If possible, I’d like to have more, since this classic full-sized eggplant is not exactly generous with her fruits, and they take a super long time to ripen.  But, oh, the taste of truly ripe eggplant!  It made me realize I’d hardly ever seen a ripe one in the grocery store.

And here’s a detail you might not pick up on in the photo:  all of the surrounding surfaces are downy soft.  See how fuzzy the stem looks?  That’s because it feels a bit like lambs’ ears.  Lambs’ ears were my introduction to texture in the garden.  I can still recall with piercing clarity the first time I felt them, over 20 years ago.  I’d made friends with a wonderful plant expert at my local nursery, and she laughed with delight at the wonder etched on my face.

Plants are meant to be touched.  Some of them enjoy being caressed just as much as our kitties do.

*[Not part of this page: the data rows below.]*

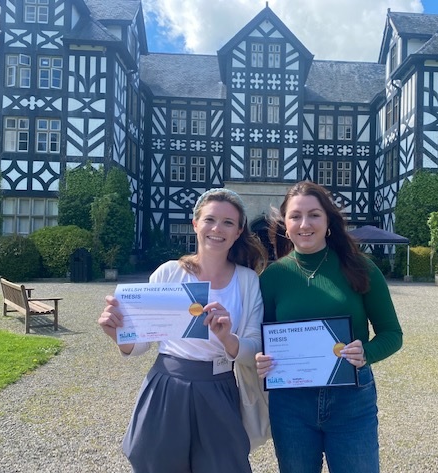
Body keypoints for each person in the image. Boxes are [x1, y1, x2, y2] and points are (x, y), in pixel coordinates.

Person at [98, 188, 269, 473]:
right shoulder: (168, 273)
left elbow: (252, 349)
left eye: (228, 222)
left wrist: (227, 337)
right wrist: (117, 333)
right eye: (210, 219)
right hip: (167, 386)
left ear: (238, 232)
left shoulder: (247, 281)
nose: (217, 229)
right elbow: (141, 344)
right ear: (195, 224)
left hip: (220, 388)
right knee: (158, 465)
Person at [255, 181, 403, 473]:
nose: (304, 224)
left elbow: (392, 334)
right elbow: (264, 337)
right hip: (291, 403)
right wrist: (262, 358)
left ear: (328, 221)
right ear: (285, 224)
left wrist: (367, 354)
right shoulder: (273, 277)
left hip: (352, 399)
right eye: (295, 216)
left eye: (314, 215)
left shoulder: (360, 267)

If I were a bumblebee, I don’t think I could resist that luminescent lavender, that velvety landing pad, those stamens (or pistils?) fat with pollen.  What a seduction scene this plant has set!  The sad part is, I know that even if this flower does get fertilized, the resultant eggplant likely will not reach maturity before first frost.  I am not yet so sure of this that I am removing the blossoms, but we are nearing that moment in the season when I’ll want to discourage the plant from putting any extra energy into producing more lovely blooms, so that she’ll focus on ripening the eggplants already in progress.

How will I ever get up the resolve to rip that loveliness from the plant?  It seems impossibly cold-hearted.  Perhaps I’ll just leave them be for the bees’ sake….

This photo will be my response to Violet in Capturing Beauty‘s R-O-Y-G-B-I-V challenge.  A very pale violet, perhaps, but it still seems to fall within the range.